** Opening LISTED ENTRIES block **
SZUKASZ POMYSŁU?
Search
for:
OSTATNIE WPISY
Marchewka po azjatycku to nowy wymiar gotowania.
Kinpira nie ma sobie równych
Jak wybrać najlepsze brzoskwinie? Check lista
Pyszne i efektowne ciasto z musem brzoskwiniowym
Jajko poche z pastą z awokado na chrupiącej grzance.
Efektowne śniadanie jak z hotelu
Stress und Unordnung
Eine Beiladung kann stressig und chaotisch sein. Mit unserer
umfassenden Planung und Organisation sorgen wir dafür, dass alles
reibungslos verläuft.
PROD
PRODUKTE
** Closing LISTED ENTRIES block **
** Opening LISTED ENTRIES block **
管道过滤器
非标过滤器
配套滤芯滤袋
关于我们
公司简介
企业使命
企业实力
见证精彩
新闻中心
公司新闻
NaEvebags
** Closing LISTED ENTRIES block **
** Opening LISTED ENTRIES block **
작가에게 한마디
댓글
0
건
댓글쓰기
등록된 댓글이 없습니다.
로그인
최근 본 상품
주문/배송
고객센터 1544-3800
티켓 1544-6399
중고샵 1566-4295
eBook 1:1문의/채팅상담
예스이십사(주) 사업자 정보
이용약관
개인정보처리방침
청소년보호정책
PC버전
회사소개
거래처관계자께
** Closing LISTED ENTRIES block **
**EXERCISE AIM**
Copy out precisely the lines from the line with "SZUKASZ POMYSŁU?" to the line with "Eine Beiladung kann" in the material above, including those two lines and omitting all the rest.

**OUTPUT**
SZUKASZ POMYSŁU?
Search
for:
OSTATNIE WPISY
Marchewka po azjatycku to nowy wymiar gotowania.
Kinpira nie ma sobie równych
Jak wybrać najlepsze brzoskwinie? Check lista
Pyszne i efektowne ciasto z musem brzoskwiniowym
Jajko poche z pastą z awokado na chrupiącej grzance.
Efektowne śniadanie jak z hotelu
Stress und Unordnung
Eine Beiladung kann stressig und chaotisch sein. Mit unserer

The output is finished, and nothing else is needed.